### Task to complete
Scan the records for lines with the string "occurred". Say how many there are, and add nothing.

══ Records for this task ══

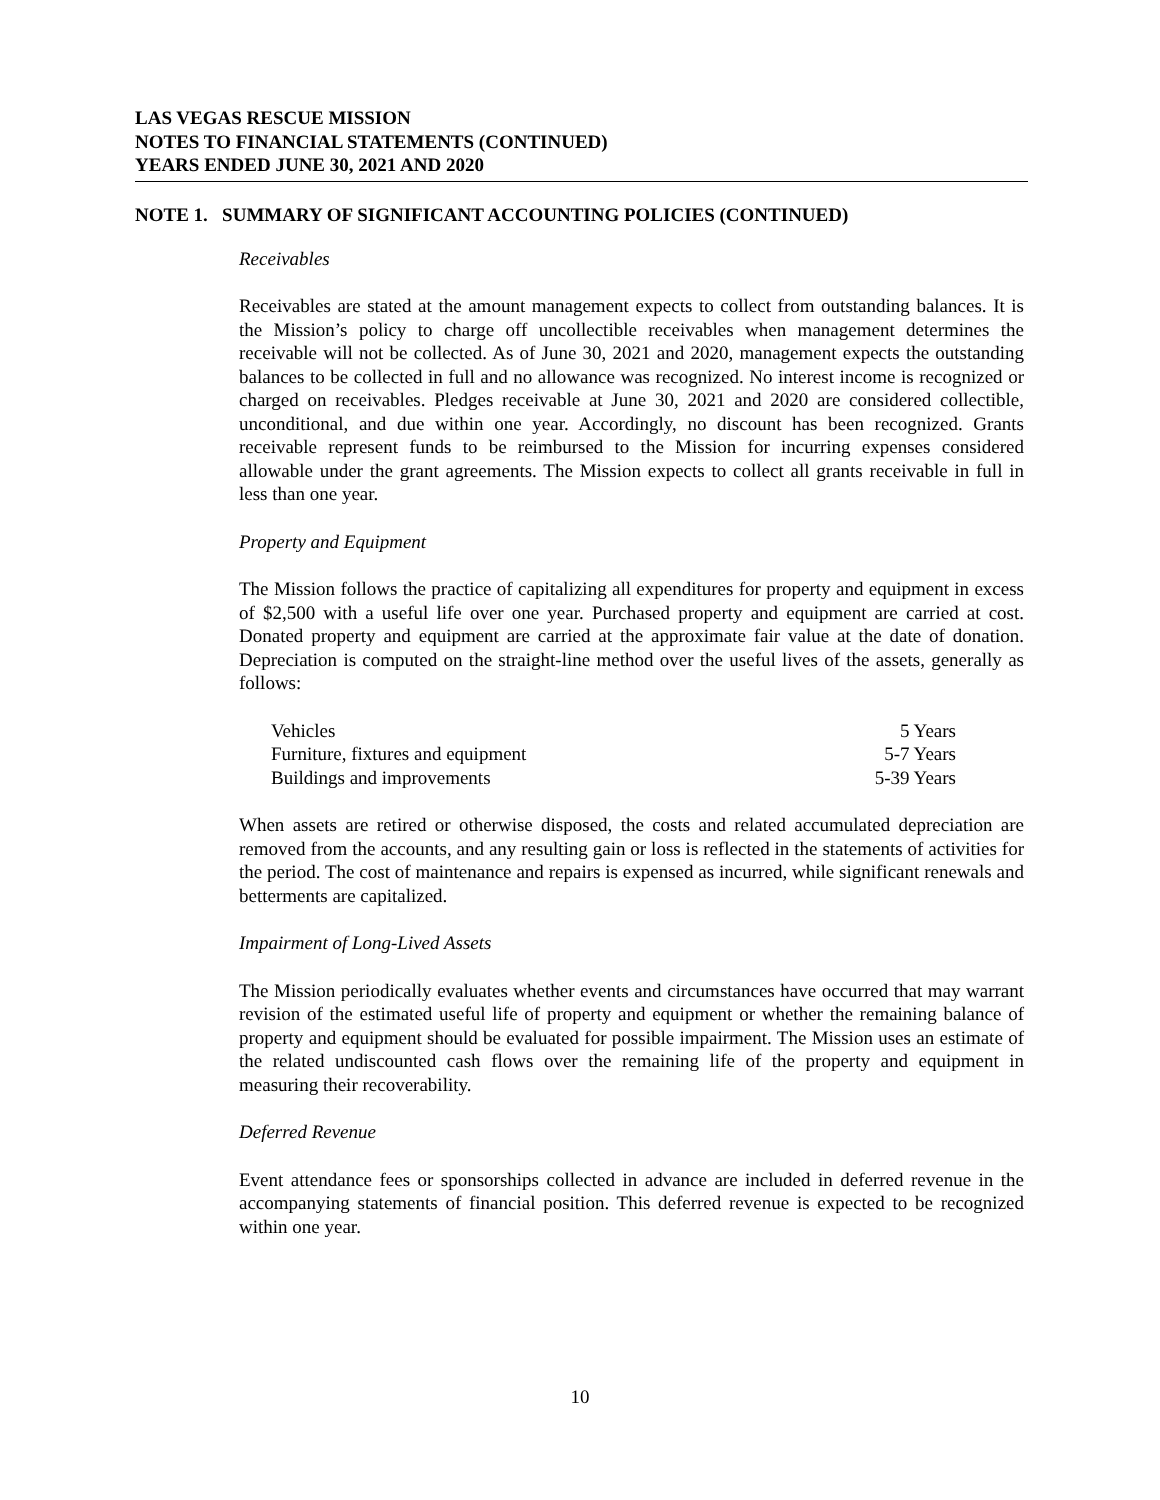LAS VEGAS RESCUE MISSION
NOTES TO FINANCIAL STATEMENTS (CONTINUED)
YEARS ENDED JUNE 30, 2021 AND 2020
NOTE 1. SUMMARY OF SIGNIFICANT ACCOUNTING POLICIES (CONTINUED)
Receivables
Receivables are stated at the amount management expects to collect from outstanding balances. It is the Mission’s policy to charge off uncollectible receivables when management determines the receivable will not be collected. As of June 30, 2021 and 2020, management expects the outstanding balances to be collected in full and no allowance was recognized. No interest income is recognized or charged on receivables. Pledges receivable at June 30, 2021 and 2020 are considered collectible, unconditional, and due within one year. Accordingly, no discount has been recognized. Grants receivable represent funds to be reimbursed to the Mission for incurring expenses considered allowable under the grant agreements. The Mission expects to collect all grants receivable in full in less than one year.
Property and Equipment
The Mission follows the practice of capitalizing all expenditures for property and equipment in excess of $2,500 with a useful life over one year. Purchased property and equipment are carried at cost. Donated property and equipment are carried at the approximate fair value at the date of donation. Depreciation is computed on the straight-line method over the useful lives of the assets, generally as follows:
| Vehicles | 5 Years |
| Furniture, fixtures and equipment | 5-7 Years |
| Buildings and improvements | 5-39 Years |
When assets are retired or otherwise disposed, the costs and related accumulated depreciation are removed from the accounts, and any resulting gain or loss is reflected in the statements of activities for the period. The cost of maintenance and repairs is expensed as incurred, while significant renewals and betterments are capitalized.
Impairment of Long-Lived Assets
The Mission periodically evaluates whether events and circumstances have occurred that may warrant revision of the estimated useful life of property and equipment or whether the remaining balance of property and equipment should be evaluated for possible impairment. The Mission uses an estimate of the related undiscounted cash flows over the remaining life of the property and equipment in measuring their recoverability.
Deferred Revenue
Event attendance fees or sponsorships collected in advance are included in deferred revenue in the accompanying statements of financial position. This deferred revenue is expected to be recognized within one year.
10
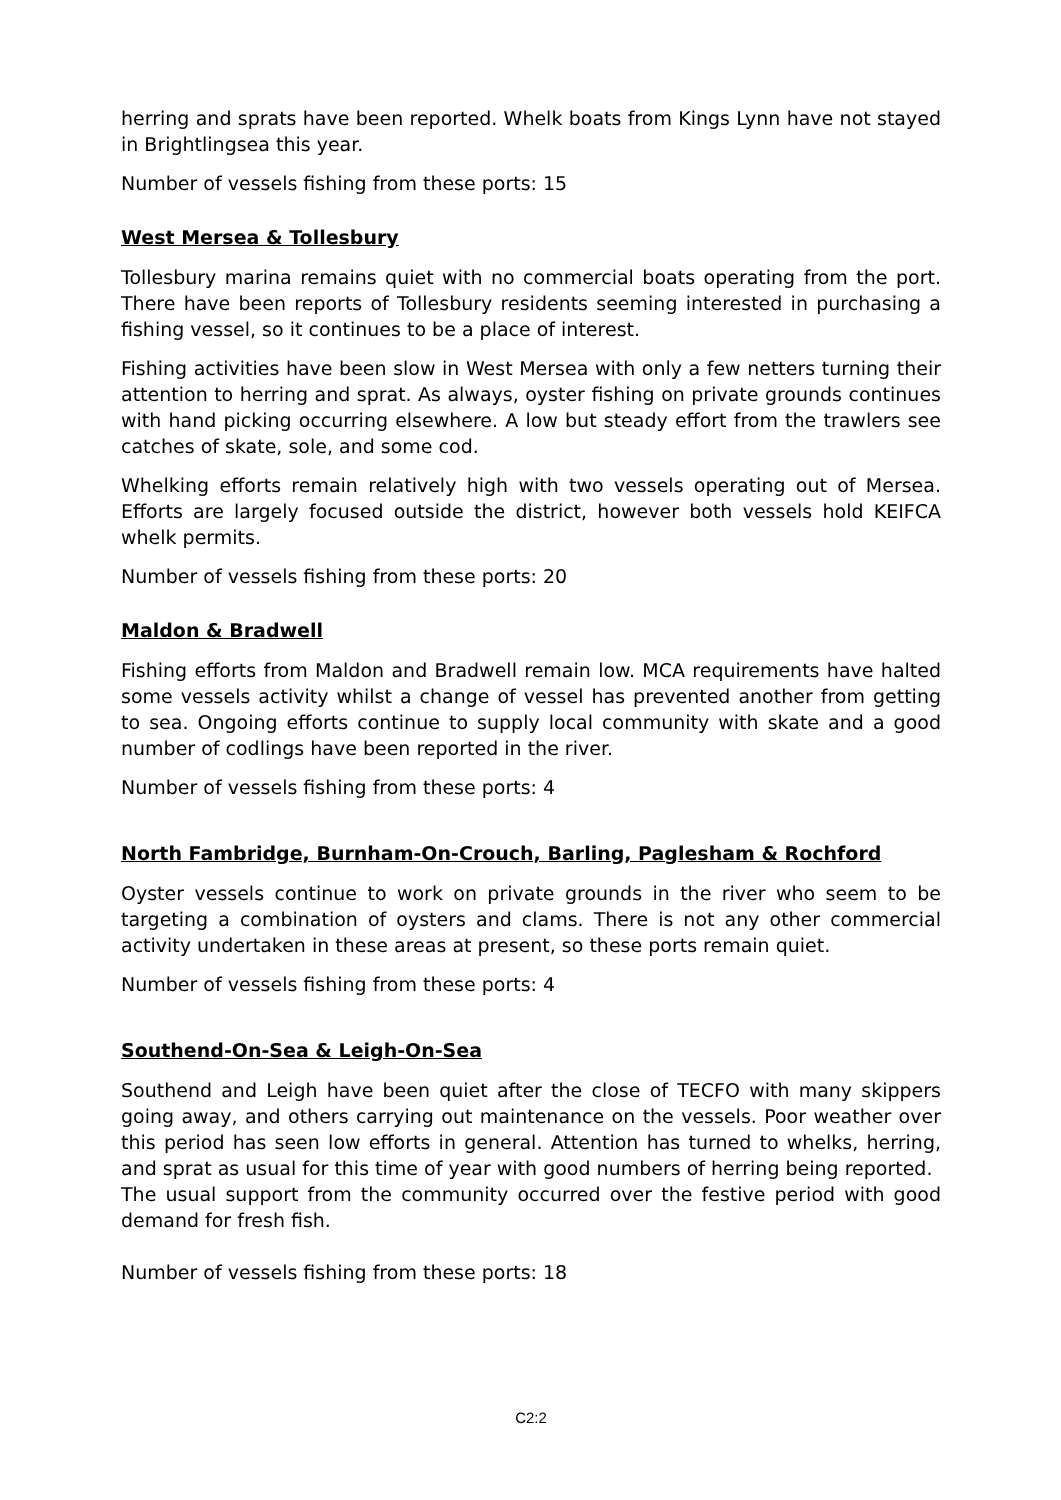herring and sprats have been reported. Whelk boats from Kings Lynn have not stayed in Brightlingsea this year.
Number of vessels fishing from these ports: 15
West Mersea & Tollesbury
Tollesbury marina remains quiet with no commercial boats operating from the port. There have been reports of Tollesbury residents seeming interested in purchasing a fishing vessel, so it continues to be a place of interest.
Fishing activities have been slow in West Mersea with only a few netters turning their attention to herring and sprat. As always, oyster fishing on private grounds continues with hand picking occurring elsewhere. A low but steady effort from the trawlers see catches of skate, sole, and some cod.
Whelking efforts remain relatively high with two vessels operating out of Mersea. Efforts are largely focused outside the district, however both vessels hold KEIFCA whelk permits.
Number of vessels fishing from these ports: 20
Maldon & Bradwell
Fishing efforts from Maldon and Bradwell remain low. MCA requirements have halted some vessels activity whilst a change of vessel has prevented another from getting to sea. Ongoing efforts continue to supply local community with skate and a good number of codlings have been reported in the river.
Number of vessels fishing from these ports: 4
North Fambridge, Burnham-On-Crouch, Barling, Paglesham & Rochford
Oyster vessels continue to work on private grounds in the river who seem to be targeting a combination of oysters and clams. There is not any other commercial activity undertaken in these areas at present, so these ports remain quiet.
Number of vessels fishing from these ports: 4
Southend-On-Sea & Leigh-On-Sea
Southend and Leigh have been quiet after the close of TECFO with many skippers going away, and others carrying out maintenance on the vessels. Poor weather over this period has seen low efforts in general. Attention has turned to whelks, herring, and sprat as usual for this time of year with good numbers of herring being reported.
The usual support from the community occurred over the festive period with good demand for fresh fish.
Number of vessels fishing from these ports: 18
C2:2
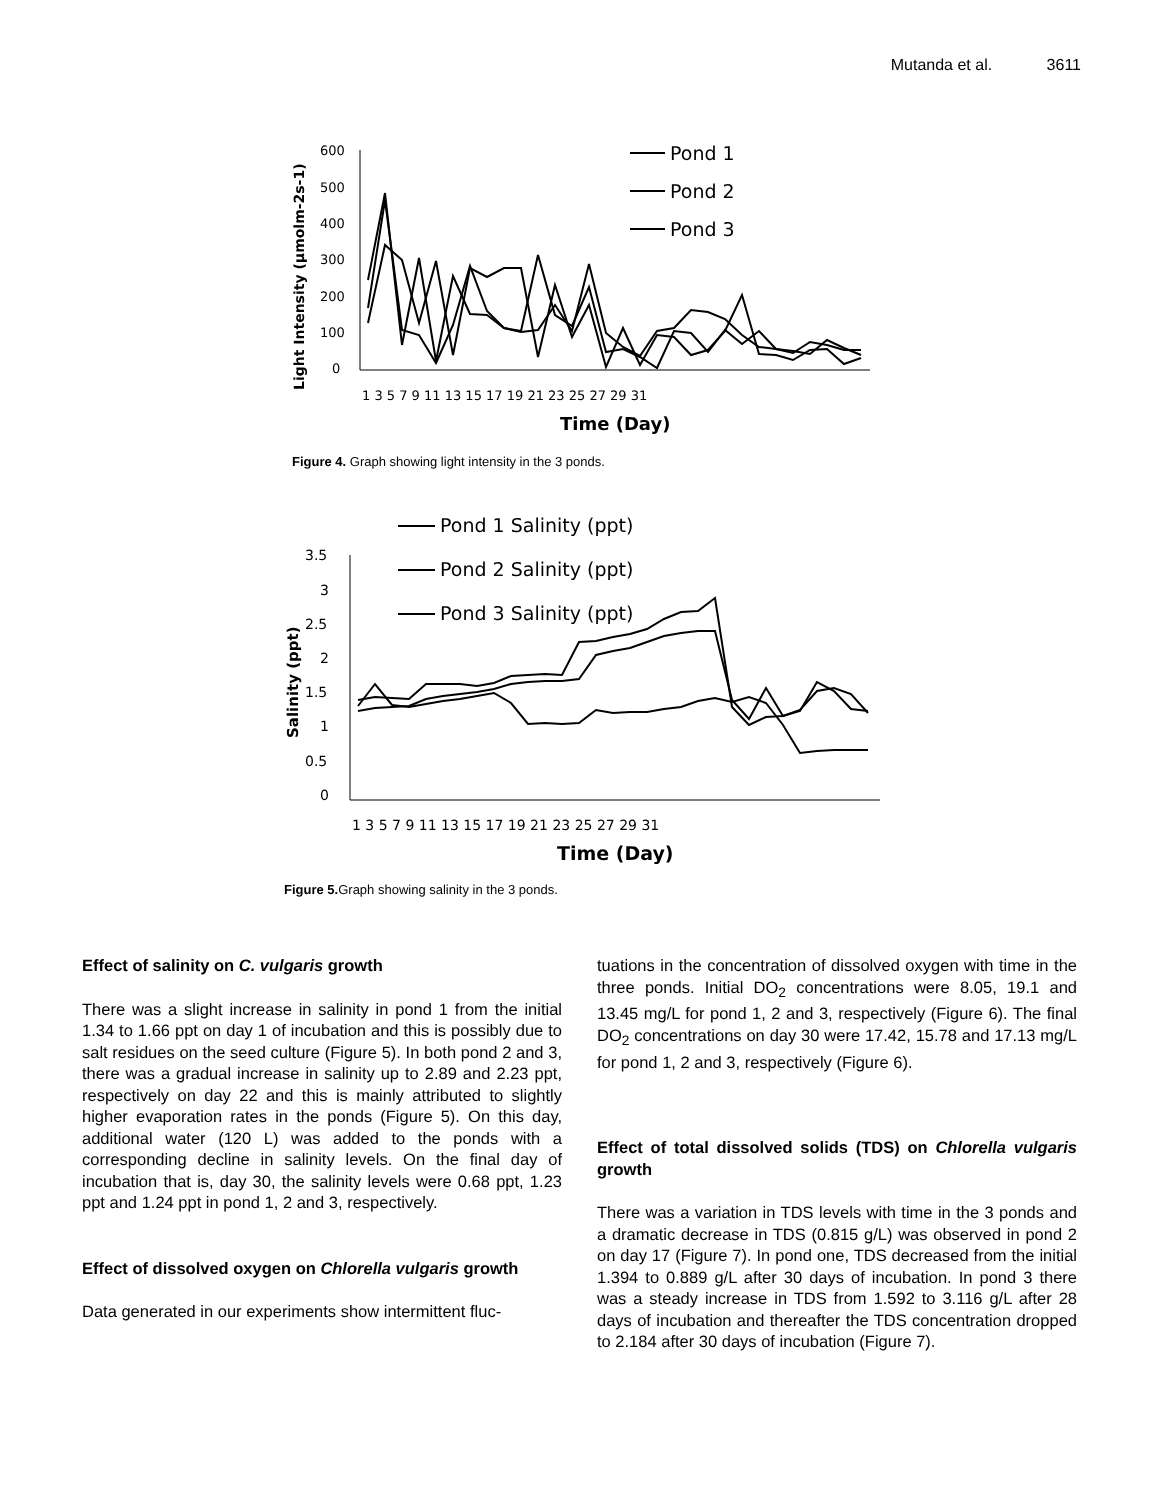Mutanda et al. 3611
600
500
400
300
200
100
0
1 3 5 7 9 11 13 15 17 19 21 23 25 27 29 31
Time (Day)
Light Intensity (µmolm-2s-1)
Pond 1
Pond 2
Pond 3
Figure 4. Graph showing light intensity in the 3 ponds.
3.5
3
2.5
2
1.5
1
0.5
0
1 3 5 7 9 11 13 15 17 19 21 23 25 27 29 31
Time (Day)
Salinity (ppt)
Pond 1 Salinity (ppt)
Pond 2 Salinity (ppt)
Pond 3 Salinity (ppt)
Figure 5. Graph showing salinity in the 3 ponds.
Effect of salinity on C. vulgaris growth
There was a slight increase in salinity in pond 1 from the initial 1.34 to 1.66 ppt on day 1 of incubation and this is possibly due to salt residues on the seed culture (Figure 5). In both pond 2 and 3, there was a gradual increase in salinity up to 2.89 and 2.23 ppt, respectively on day 22 and this is mainly attributed to slightly higher evaporation rates in the ponds (Figure 5). On this day, additional water (120 L) was added to the ponds with a corresponding decline in salinity levels. On the final day of incubation that is, day 30, the salinity levels were 0.68 ppt, 1.23 ppt and 1.24 ppt in pond 1, 2 and 3, respectively.
Effect of dissolved oxygen on Chlorella vulgaris growth
Data generated in our experiments show intermittent fluc-
tuations in the concentration of dissolved oxygen with time in the three ponds. Initial DO<sub>2</sub> concentrations were 8.05, 19.1 and 13.45 mg/L for pond 1, 2 and 3, respectively (Figure 6). The final DO<sub>2</sub> concentrations on day 30 were 17.42, 15.78 and 17.13 mg/L for pond 1, 2 and 3, respectively (Figure 6).
Effect of total dissolved solids (TDS) on Chlorella vulgaris growth
There was a variation in TDS levels with time in the 3 ponds and a dramatic decrease in TDS (0.815 g/L) was observed in pond 2 on day 17 (Figure 7). In pond one, TDS decreased from the initial 1.394 to 0.889 g/L after 30 days of incubation. In pond 3 there was a steady increase in TDS from 1.592 to 3.116 g/L after 28 days of incubation and thereafter the TDS concentration dropped to 2.184 after 30 days of incubation (Figure 7).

═══

### Solution to this exercise
2